- EXERCISE OBJECTIVE -
What you should give back is a precise copy of the lines below from the one containing "Table 2-6. Labor Force Indicators, 2011-2016" through the one containing "Thursday | Friday |", with no pictures.

____

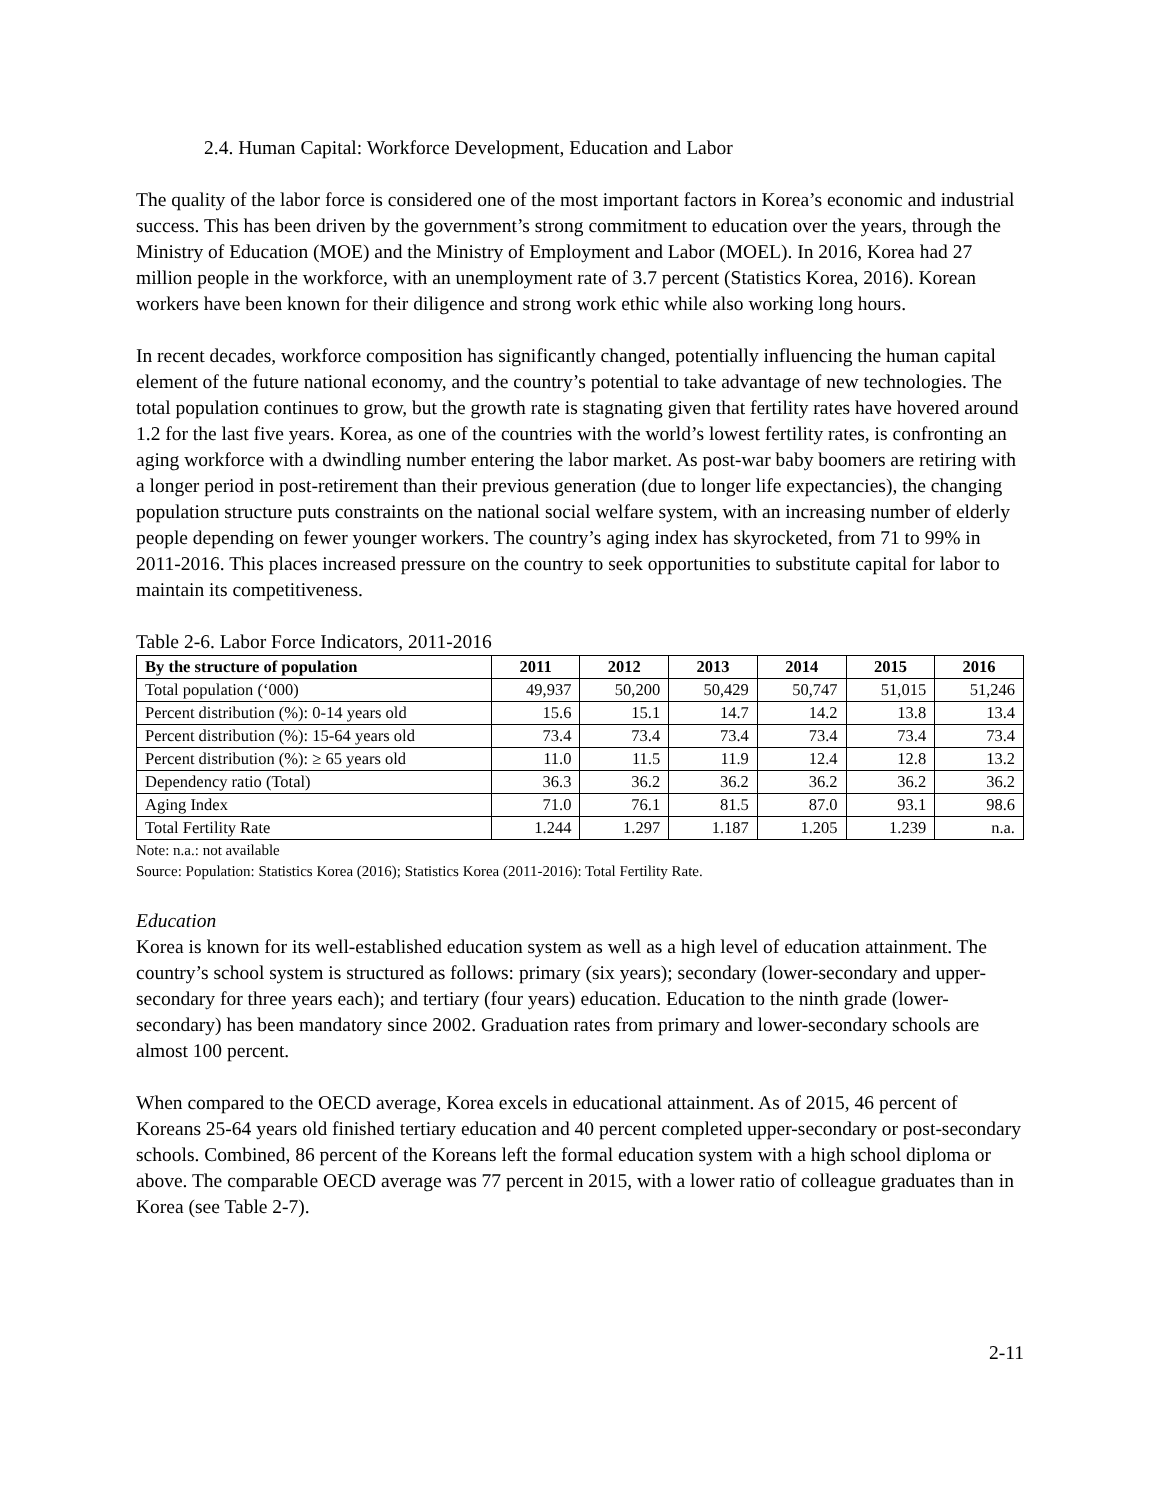2.4. Human Capital: Workforce Development, Education and Labor
The quality of the labor force is considered one of the most important factors in Korea’s economic and industrial success. This has been driven by the government’s strong commitment to education over the years, through the Ministry of Education (MOE) and the Ministry of Employment and Labor (MOEL). In 2016, Korea had 27 million people in the workforce, with an unemployment rate of 3.7 percent (Statistics Korea, 2016). Korean workers have been known for their diligence and strong work ethic while also working long hours.
In recent decades, workforce composition has significantly changed, potentially influencing the human capital element of the future national economy, and the country’s potential to take advantage of new technologies. The total population continues to grow, but the growth rate is stagnating given that fertility rates have hovered around 1.2 for the last five years. Korea, as one of the countries with the world’s lowest fertility rates, is confronting an aging workforce with a dwindling number entering the labor market. As post-war baby boomers are retiring with a longer period in post-retirement than their previous generation (due to longer life expectancies), the changing population structure puts constraints on the national social welfare system, with an increasing number of elderly people depending on fewer younger workers. The country’s aging index has skyrocketed, from 71 to 99% in 2011-2016. This places increased pressure on the country to seek opportunities to substitute capital for labor to maintain its competitiveness.
Table 2-6. Labor Force Indicators, 2011-2016
| By the structure of population | 2011 | 2012 | 2013 | 2014 | 2015 | 2016 |
| --- | --- | --- | --- | --- | --- | --- |
| Total population (‘000) | 49,937 | 50,200 | 50,429 | 50,747 | 51,015 | 51,246 |
| Percent distribution (%): 0-14 years old | 15.6 | 15.1 | 14.7 | 14.2 | 13.8 | 13.4 |
| Percent distribution (%): 15-64 years old | 73.4 | 73.4 | 73.4 | 73.4 | 73.4 | 73.4 |
| Percent distribution (%): ≥ 65 years old | 11.0 | 11.5 | 11.9 | 12.4 | 12.8 | 13.2 |
| Dependency ratio (Total) | 36.3 | 36.2 | 36.2 | 36.2 | 36.2 | 36.2 |
| Aging Index | 71.0 | 76.1 | 81.5 | 87.0 | 93.1 | 98.6 |
| Total Fertility Rate | 1.244 | 1.297 | 1.187 | 1.205 | 1.239 | n.a. |
Note: n.a.: not available
Source: Population: Statistics Korea (2016); Statistics Korea (2011-2016): Total Fertility Rate.
Education
Korea is known for its well-established education system as well as a high level of education attainment. The country’s school system is structured as follows: primary (six years); secondary (lower-secondary and upper-secondary for three years each); and tertiary (four years) education. Education to the ninth grade (lower-secondary) has been mandatory since 2002. Graduation rates from primary and lower-secondary schools are almost 100 percent.
When compared to the OECD average, Korea excels in educational attainment. As of 2015, 46 percent of Koreans 25-64 years old finished tertiary education and 40 percent completed upper-secondary or post-secondary schools. Combined, 86 percent of the Koreans left the formal education system with a high school diploma or above. The comparable OECD average was 77 percent in 2015, with a lower ratio of colleague graduates than in Korea (see Table 2-7).
2-11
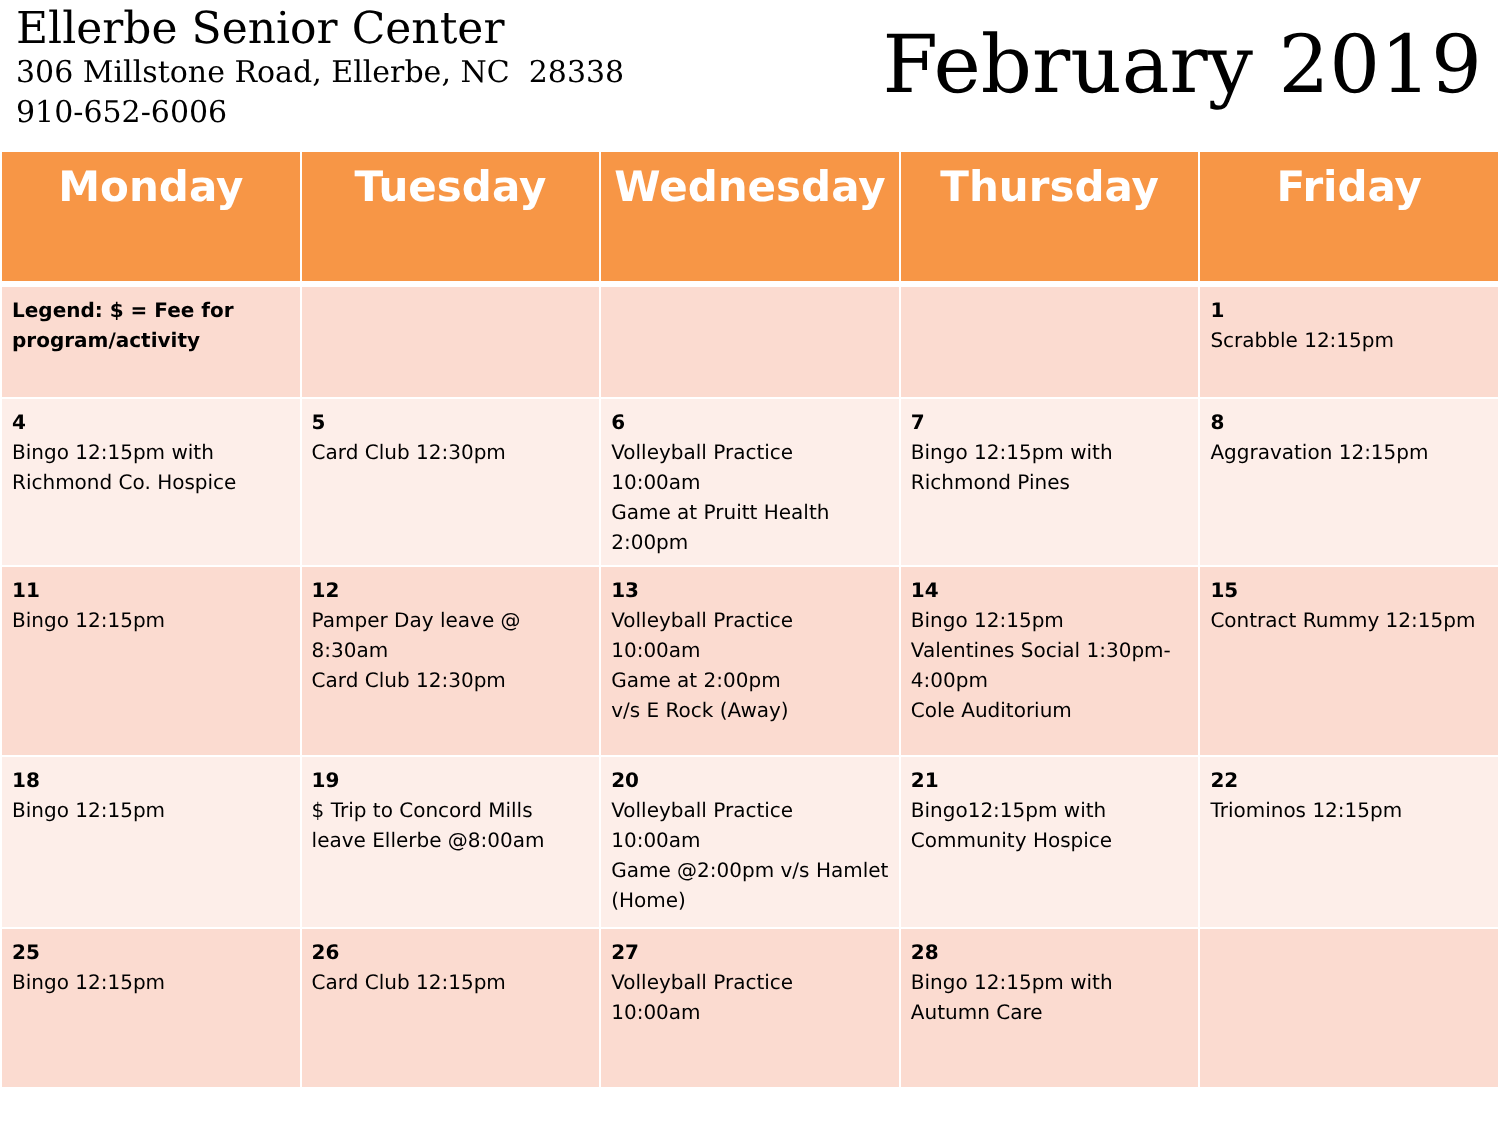Ellerbe Senior Center
306 Millstone Road, Ellerbe, NC 28338
910-652-6006
February 2019
| Monday | Tuesday | Wednesday | Thursday | Friday |
| --- | --- | --- | --- | --- |
| Legend: $ = Fee for program/activity | | | | 1 Scrabble 12:15pm |
| 4 Bingo 12:15pm with Richmond Co. Hospice | 5 Card Club 12:30pm | 6 Volleyball Practice 10:00am Game at Pruitt Health 2:00pm | 7 Bingo 12:15pm with Richmond Pines | 8 Aggravation 12:15pm |
| 11 Bingo 12:15pm | 12 Pamper Day leave @ 8:30am Card Club 12:30pm | 13 Volleyball Practice 10:00am Game at 2:00pm v/s E Rock (Away) | 14 Bingo 12:15pm Valentines Social 1:30pm-4:00pm Cole Auditorium | 15 Contract Rummy 12:15pm |
| 18 Bingo 12:15pm | 19 $ Trip to Concord Mills leave Ellerbe @8:00am | 20 Volleyball Practice 10:00am Game @2:00pm v/s Hamlet (Home) | 21 Bingo12:15pm with Community Hospice | 22 Triominos 12:15pm |
| 25 Bingo 12:15pm | 26 Card Club 12:15pm | 27 Volleyball Practice 10:00am | 28 Bingo 12:15pm with Autumn Care | |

____

- TASK SOLUTION -
Table 2-6. Labor Force Indicators, 2011-2016
| By the structure of population | 2011 | 2012 | 2013 | 2014 | 2015 | 2016 |
| --- | --- | --- | --- | --- | --- | --- |
| Total population (‘000) | 49,937 | 50,200 | 50,429 | 50,747 | 51,015 | 51,246 |
| Percent distribution (%): 0-14 years old | 15.6 | 15.1 | 14.7 | 14.2 | 13.8 | 13.4 |
| Percent distribution (%): 15-64 years old | 73.4 | 73.4 | 73.4 | 73.4 | 73.4 | 73.4 |
| Percent distribution (%): ≥ 65 years old | 11.0 | 11.5 | 11.9 | 12.4 | 12.8 | 13.2 |
| Dependency ratio (Total) | 36.3 | 36.2 | 36.2 | 36.2 | 36.2 | 36.2 |
| Aging Index | 71.0 | 76.1 | 81.5 | 87.0 | 93.1 | 98.6 |
| Total Fertility Rate | 1.244 | 1.297 | 1.187 | 1.205 | 1.239 | n.a. |
Note: n.a.: not available
Source: Population: Statistics Korea (2016); Statistics Korea (2011-2016): Total Fertility Rate.
Education
Korea is known for its well-established education system as well as a high level of education attainment. The country’s school system is structured as follows: primary (six years); secondary (lower-secondary and upper-secondary for three years each); and tertiary (four years) education. Education to the ninth grade (lower-secondary) has been mandatory since 2002. Graduation rates from primary and lower-secondary schools are almost 100 percent.
When compared to the OECD average, Korea excels in educational attainment. As of 2015, 46 percent of Koreans 25-64 years old finished tertiary education and 40 percent completed upper-secondary or post-secondary schools. Combined, 86 percent of the Koreans left the formal education system with a high school diploma or above. The comparable OECD average was 77 percent in 2015, with a lower ratio of colleague graduates than in Korea (see Table 2-7).
2-11
Ellerbe Senior Center
306 Millstone Road, Ellerbe, NC 28338
910-652-6006
February 2019
| Monday | Tuesday | Wednesday | Thursday | Friday |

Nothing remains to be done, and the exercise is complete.